MRI is the most popular kind of imaging data for ML analysis at this point (55.0%, 22). This might be explained by the fact that MR imaging plays a fundamental role in the assessment of sarcomas due to superior soft tissue contrast and the desire to reduce unnecessary radiation dose. But also, from a data science perspective, this is comprehensible: with one patient, multiple 2D data samples (or one 3D data sample) are produced. Additionally, various image planes and weightings are possible. This suggests that less patients are necessary to acquire more data.

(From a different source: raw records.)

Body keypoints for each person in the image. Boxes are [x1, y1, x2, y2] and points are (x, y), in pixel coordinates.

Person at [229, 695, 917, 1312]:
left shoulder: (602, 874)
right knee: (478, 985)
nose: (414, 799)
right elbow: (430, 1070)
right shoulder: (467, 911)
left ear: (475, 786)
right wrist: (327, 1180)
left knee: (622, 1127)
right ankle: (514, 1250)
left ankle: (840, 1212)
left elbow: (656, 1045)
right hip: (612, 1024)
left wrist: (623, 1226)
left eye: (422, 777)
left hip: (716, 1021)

Likewise, radiomics appears to be on demand. 42.1% of articles (16) utilised radiomic data [15, 17, 19, 21, 23, 27, 28, 33, 34, 37, 43, 45,46,47,48, 51], while only 17.5% (7) integrated CT, 25.0% (10) X-ray and 2.5% (1) US. With radiomics, a large number of quantitative features can be extracted from imaging data. These are combined with other patient data and can be mined with modern techniques of e.g. bioinformatics and data science. In consequence, the popularity of radiomics might be associated with the capability to extract additional information from images and therefore tackle the issue of small datasets.

Limitations

This review article has several limitations. The major limitation is the early stage of the examined studies. Because ML in orthopaedic oncology is still in its infancy, most studies are also at an early stage, making it difficult to examine the impact of the studies presented and assess their quality. Most studies were not published until 2021. Further, the mean number of cases per study is 292. While a limited number of cases is related to the type of entities studied [53], the number is very small in the context of ML applications. These facts underline the early stage of the studies. Another limitation is the overall heterogeneity of the examined studies. We restricted the tumour entities and the type of data by the eligibility criteria. However, we did not impose any restrictions on ML algorithms, models, or tasks. Thus, the studies presented three distinct algorithm types, 20 different models and nine groups of outcome labels for various tasks.

Conclusion

In conclusion, for a rare disease, there are very limited amounts of data and no established large-scale networks between multiple national and international facilities yet. The impact of imaging-driven ML research in other disciplines is already present [52]. Also, several studies presented in this review demonstrated that ML can selectively support imaging-driven diagnosis for MSK malignancies. However, until statistically robust results can be achieved and clinically relevant models to cope with heterogeneous cases an orthopaedic surgeon or MSK radiologist encounters on a regular basis can be developed, data quality and quantity have to be improved. An expert radiologist from a specialised centre has seen thousands of images in his/her professional life and incorporates meta data as well as other factors into his/her decision-making process. In contrast, the presented studies only worked with 1 [41] up to 1576 [16] cases mostly focusing on one single kind of data and imaging modality.

The key to bring ML to a level where it can substantially impact clinical image interpretation in the diagnosis of MSK malignancies is data: establishing national and international networks, implementing a systematic and structural data acquisition and finally integrating multimodal data comparable to expert radiologists.